What SOBs are useful for is to track the origins of a given patch before it
enters a git repository, but once that's happened, all of the history is
recorded by git.
> From your other message:
>
> > And what about trusting maintainers? If Linus trusts them enough to pull from
> > them, why can't everybody else trust them enough to assume that they don't do
> > bad things on purpose?
>
> I hope you're not reading such thoughts into what *I* wrote.
No, I'm not.
And in fact this last paragraph of my previous message sounds much stronger
than I wanted it to. I didn't mean things like adding bad code to the kernel
in a sneaky way, which in my opinion is out of the question. I meant things
like making changes with the maintainer's own SOB without posting them for
public review beforehand, which would be an abuse of the process even if the
changes themselves were useful and correct.

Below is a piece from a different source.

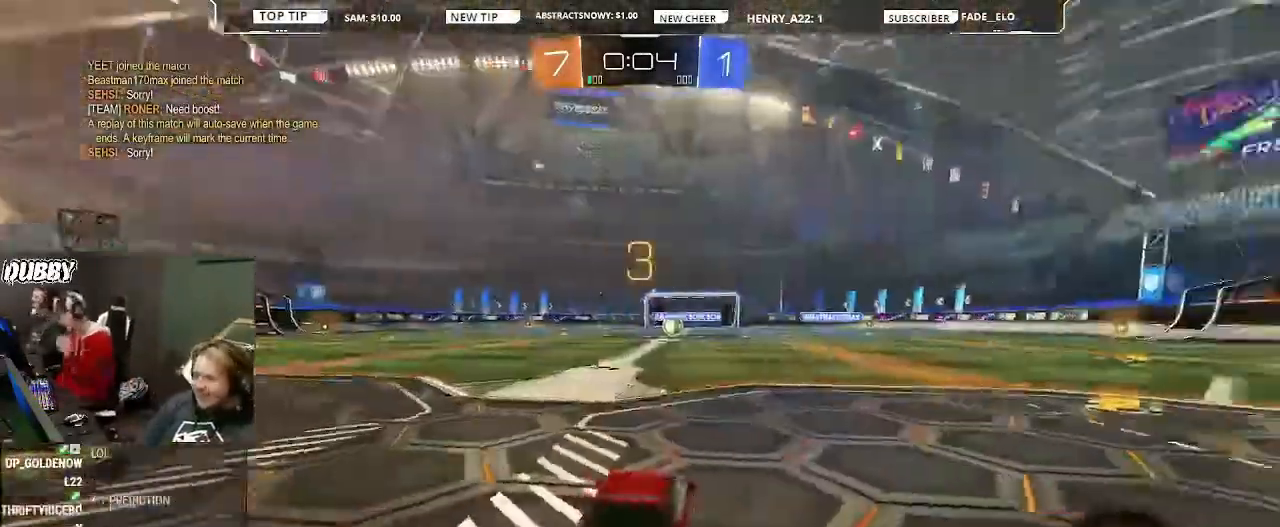
{"buttons": ["TRIANGLE", "R2"], "left_stick": "center", "right_stick": "center", "events": [[100, "TRIANGLE", "down"], [167, "TRIANGLE", "up"], [467, "TRIANGLE", "down"]]}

> But most anybody who works on code occasionally does bad things by mistake,
> that's why we have a review process.
Of course.
But that has nothing to do with how many SOB tags there are in the given
commit log. There are submitters whose patches already have a couple of them
when they are first posted.
A single SOB tag usually means that the committer himself is the author of
the change set and I don't see why this should be regarded as a bad thing in
principle. Yes, it is technically possible for maintainers to "cheat", for
example by making unreviewed changes and pushing them upstream with their
own SOBs even without any linux-next testing, but they can do damage in some
other ways too if they are irresponsible.
We generally don't record information about what mailing lists the given patch
was submitted and how much time the maintainer waited for comments before
applying that patch. I suppose we possibly could record it, but then I'm not
sure how useful that will be in general. It definitely would mean more work
for maintainers and it's not like they don't have enough of that already.
Moreover, perhaps we can simply expect maintainers not to abuse the process?
I guess my point is that the fact that there are commits with one SOB tag only
doesn't have to mean that we have a problem of any sort and it even doesn't
have to indicate the existence of such a problem.
Commits that have never been in linux-next are much more problematic in my
opinion.
Thanks,
Rafael
--
I speak only for myself.
Rafael J. Wysocki, Intel Open Source Technology Center.